WHAT YOU NEED TO DO: Only one stretch of the data below is wanted: the lines from the one with "doi:10.1186/1743-422X-11-74" through the one with "Thorough peer review", repeated exactly.

Extracted page text data
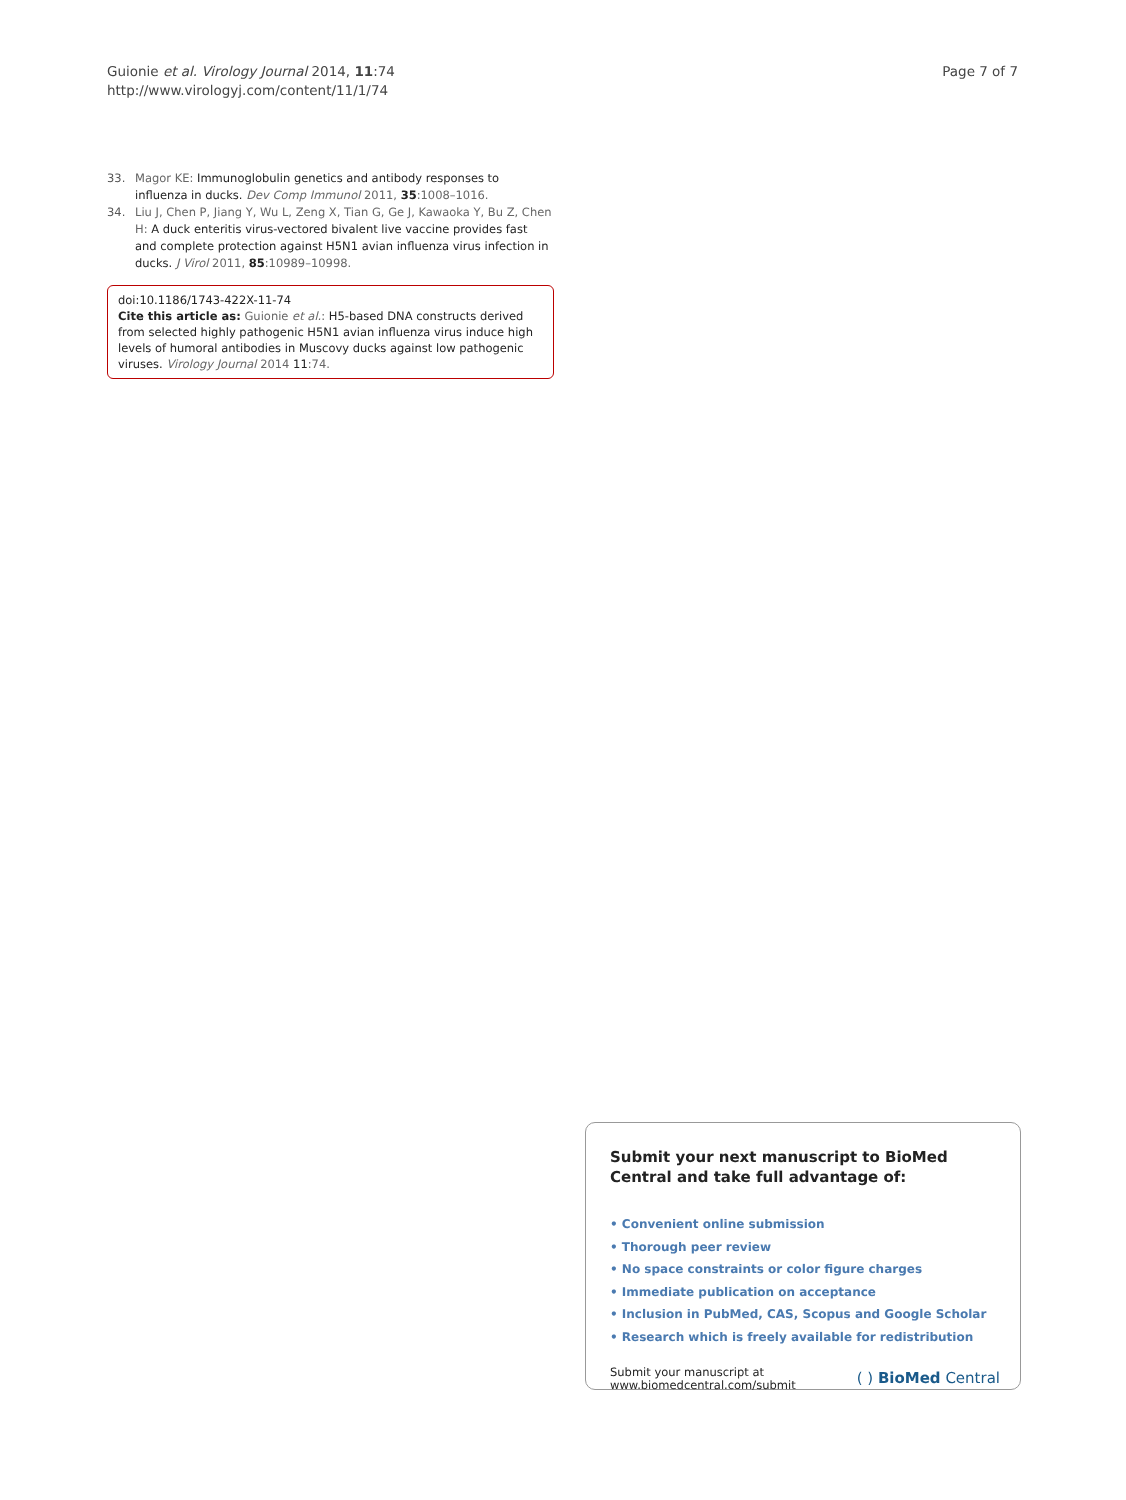Guionie et al. Virology Journal 2014, 11:74
http://www.virologyj.com/content/11/1/74
Page 7 of 7
33. Magor KE: Immunoglobulin genetics and antibody responses to influenza in ducks. Dev Comp Immunol 2011, 35:1008–1016.
34. Liu J, Chen P, Jiang Y, Wu L, Zeng X, Tian G, Ge J, Kawaoka Y, Bu Z, Chen H: A duck enteritis virus-vectored bivalent live vaccine provides fast and complete protection against H5N1 avian influenza virus infection in ducks. J Virol 2011, 85:10989–10998.
doi:10.1186/1743-422X-11-74
Cite this article as: Guionie et al.: H5-based DNA constructs derived from selected highly pathogenic H5N1 avian influenza virus induce high levels of humoral antibodies in Muscovy ducks against low pathogenic viruses. Virology Journal 2014 11:74.
Submit your next manuscript to BioMed Central and take full advantage of:
• Convenient online submission
• Thorough peer review
• No space constraints or color figure charges
• Immediate publication on acceptance
• Inclusion in PubMed, CAS, Scopus and Google Scholar
• Research which is freely available for redistribution
Submit your manuscript at
www.biomedcentral.com/submit
( ) BioMed Central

OUTPUT OF THE TASK:
doi:10.1186/1743-422X-11-74
Cite this article as: Guionie et al.: H5-based DNA constructs derived from selected highly pathogenic H5N1 avian influenza virus induce high levels of humoral antibodies in Muscovy ducks against low pathogenic viruses. Virology Journal 2014 11:74.
Submit your next manuscript to BioMed Central and take full advantage of:
• Convenient online submission
• Thorough peer review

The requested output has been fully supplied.